Your instructions: Please print all of the records that follow with nothing altered.

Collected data
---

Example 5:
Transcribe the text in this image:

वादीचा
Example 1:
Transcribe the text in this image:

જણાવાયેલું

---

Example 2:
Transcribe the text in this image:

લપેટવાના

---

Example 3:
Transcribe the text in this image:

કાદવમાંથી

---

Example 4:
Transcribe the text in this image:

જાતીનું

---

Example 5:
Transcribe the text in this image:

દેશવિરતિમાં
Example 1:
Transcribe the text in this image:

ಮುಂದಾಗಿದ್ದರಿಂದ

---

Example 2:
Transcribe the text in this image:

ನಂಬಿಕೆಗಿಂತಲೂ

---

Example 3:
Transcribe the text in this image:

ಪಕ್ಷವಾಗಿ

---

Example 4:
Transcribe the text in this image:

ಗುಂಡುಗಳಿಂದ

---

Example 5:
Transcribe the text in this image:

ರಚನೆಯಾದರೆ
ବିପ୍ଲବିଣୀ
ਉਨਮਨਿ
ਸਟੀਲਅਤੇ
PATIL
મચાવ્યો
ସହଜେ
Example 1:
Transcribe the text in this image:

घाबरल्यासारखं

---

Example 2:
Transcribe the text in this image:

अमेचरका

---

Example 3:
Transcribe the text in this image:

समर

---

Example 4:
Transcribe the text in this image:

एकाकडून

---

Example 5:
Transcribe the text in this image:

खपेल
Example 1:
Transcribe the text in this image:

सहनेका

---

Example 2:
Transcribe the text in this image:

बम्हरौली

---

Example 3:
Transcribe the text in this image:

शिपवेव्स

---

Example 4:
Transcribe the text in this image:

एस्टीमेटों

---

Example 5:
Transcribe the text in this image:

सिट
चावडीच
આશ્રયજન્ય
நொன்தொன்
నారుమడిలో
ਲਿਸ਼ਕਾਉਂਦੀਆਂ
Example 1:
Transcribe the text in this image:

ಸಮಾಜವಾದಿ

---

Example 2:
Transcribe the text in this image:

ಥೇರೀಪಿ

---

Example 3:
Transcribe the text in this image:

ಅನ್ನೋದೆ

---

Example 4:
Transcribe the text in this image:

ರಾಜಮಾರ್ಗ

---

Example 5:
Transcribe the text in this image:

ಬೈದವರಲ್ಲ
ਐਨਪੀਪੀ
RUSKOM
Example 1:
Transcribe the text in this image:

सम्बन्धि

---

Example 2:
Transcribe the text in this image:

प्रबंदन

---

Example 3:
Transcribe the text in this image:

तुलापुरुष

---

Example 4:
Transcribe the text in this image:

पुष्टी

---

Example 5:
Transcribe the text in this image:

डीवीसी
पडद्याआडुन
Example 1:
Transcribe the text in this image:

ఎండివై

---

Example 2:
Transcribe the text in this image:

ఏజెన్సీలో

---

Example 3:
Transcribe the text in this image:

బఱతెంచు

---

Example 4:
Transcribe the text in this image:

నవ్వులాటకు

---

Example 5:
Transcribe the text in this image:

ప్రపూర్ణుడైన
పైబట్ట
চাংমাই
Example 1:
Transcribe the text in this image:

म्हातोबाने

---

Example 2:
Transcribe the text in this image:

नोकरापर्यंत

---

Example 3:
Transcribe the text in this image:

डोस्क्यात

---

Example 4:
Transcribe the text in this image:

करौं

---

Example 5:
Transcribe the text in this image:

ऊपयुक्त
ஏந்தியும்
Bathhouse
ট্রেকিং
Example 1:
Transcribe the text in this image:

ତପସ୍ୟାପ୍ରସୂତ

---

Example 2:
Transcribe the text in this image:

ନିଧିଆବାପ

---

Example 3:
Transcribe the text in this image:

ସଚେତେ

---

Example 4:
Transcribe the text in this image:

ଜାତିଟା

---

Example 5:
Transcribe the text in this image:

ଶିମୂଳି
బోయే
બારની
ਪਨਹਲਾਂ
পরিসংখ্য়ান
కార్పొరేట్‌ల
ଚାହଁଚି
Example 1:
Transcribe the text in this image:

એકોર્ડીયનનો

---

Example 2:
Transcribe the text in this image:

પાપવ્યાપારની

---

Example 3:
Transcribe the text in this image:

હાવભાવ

Result for this task:
---

Example 5:
Transcribe the text in this image:

वादीचा
Example 1:
Transcribe the text in this image:

જણાવાયેલું

---

Example 2:
Transcribe the text in this image:

લપેટવાના

---

Example 3:
Transcribe the text in this image:

કાદવમાંથી

---

Example 4:
Transcribe the text in this image:

જાતીનું

---

Example 5:
Transcribe the text in this image:

દેશવિરતિમાં
Example 1:
Transcribe the text in this image:

ಮುಂದಾಗಿದ್ದರಿಂದ

---

Example 2:
Transcribe the text in this image:

ನಂಬಿಕೆಗಿಂತಲೂ

---

Example 3:
Transcribe the text in this image:

ಪಕ್ಷವಾಗಿ

---

Example 4:
Transcribe the text in this image:

ಗುಂಡುಗಳಿಂದ

---

Example 5:
Transcribe the text in this image:

ರಚನೆಯಾದರೆ
ବିପ୍ଲବିଣୀ
ਉਨਮਨਿ
ਸਟੀਲਅਤੇ
PATIL
મચાવ્યો
ସହଜେ
Example 1:
Transcribe the text in this image:

घाबरल्यासारखं

---

Example 2:
Transcribe the text in this image:

अमेचरका

---

Example 3:
Transcribe the text in this image:

समर

---

Example 4:
Transcribe the text in this image:

एकाकडून

---

Example 5:
Transcribe the text in this image:

खपेल
Example 1:
Transcribe the text in this image:

सहनेका

---

Example 2:
Transcribe the text in this image:

बम्हरौली

---

Example 3:
Transcribe the text in this image:

शिपवेव्स

---

Example 4:
Transcribe the text in this image:

एस्टीमेटों

---

Example 5:
Transcribe the text in this image:

सिट
चावडीच
આશ્રયજન્ય
நொன்தொன்
నారుమడిలో
ਲਿਸ਼ਕਾਉਂਦੀਆਂ
Example 1:
Transcribe the text in this image:

ಸಮಾಜವಾದಿ

---

Example 2:
Transcribe the text in this image:

ಥೇರೀಪಿ

---

Example 3:
Transcribe the text in this image:

ಅನ್ನೋದೆ

---

Example 4:
Transcribe the text in this image:

ರಾಜಮಾರ್ಗ

---

Example 5:
Transcribe the text in this image:

ಬೈದವರಲ್ಲ
ਐਨਪੀਪੀ
RUSKOM
Example 1:
Transcribe the text in this image:

सम्बन्धि

---

Example 2:
Transcribe the text in this image:

प्रबंदन

---

Example 3:
Transcribe the text in this image:

तुलापुरुष

---

Example 4:
Transcribe the text in this image:

पुष्टी

---

Example 5:
Transcribe the text in this image:

डीवीसी
पडद्याआडुन
Example 1:
Transcribe the text in this image:

ఎండివై

---

Example 2:
Transcribe the text in this image:

ఏజెన్సీలో

---

Example 3:
Transcribe the text in this image:

బఱతెంచు

---

Example 4:
Transcribe the text in this image:

నవ్వులాటకు

---

Example 5:
Transcribe the text in this image:

ప్రపూర్ణుడైన
పైబట్ట
চাংমাই
Example 1:
Transcribe the text in this image:

म्हातोबाने

---

Example 2:
Transcribe the text in this image:

नोकरापर्यंत

---

Example 3:
Transcribe the text in this image:

डोस्क्यात

---

Example 4:
Transcribe the text in this image:

करौं

---

Example 5:
Transcribe the text in this image:

ऊपयुक्त
ஏந்தியும்
Bathhouse
ট্রেকিং
Example 1:
Transcribe the text in this image:

ତପସ୍ୟାପ୍ରସୂତ

---

Example 2:
Transcribe the text in this image:

ନିଧିଆବାପ

---

Example 3:
Transcribe the text in this image:

ସଚେତେ

---

Example 4:
Transcribe the text in this image:

ଜାତିଟା

---

Example 5:
Transcribe the text in this image:

ଶିମୂଳି
బోయే
બારની
ਪਨਹਲਾਂ
পরিসংখ্য়ান
కార్పొరేట్‌ల
ଚାହଁଚି
Example 1:
Transcribe the text in this image:

એકોર્ડીયનનો

---

Example 2:
Transcribe the text in this image:

પાપવ્યાપારની

---

Example 3:
Transcribe the text in this image:

હાવભાવ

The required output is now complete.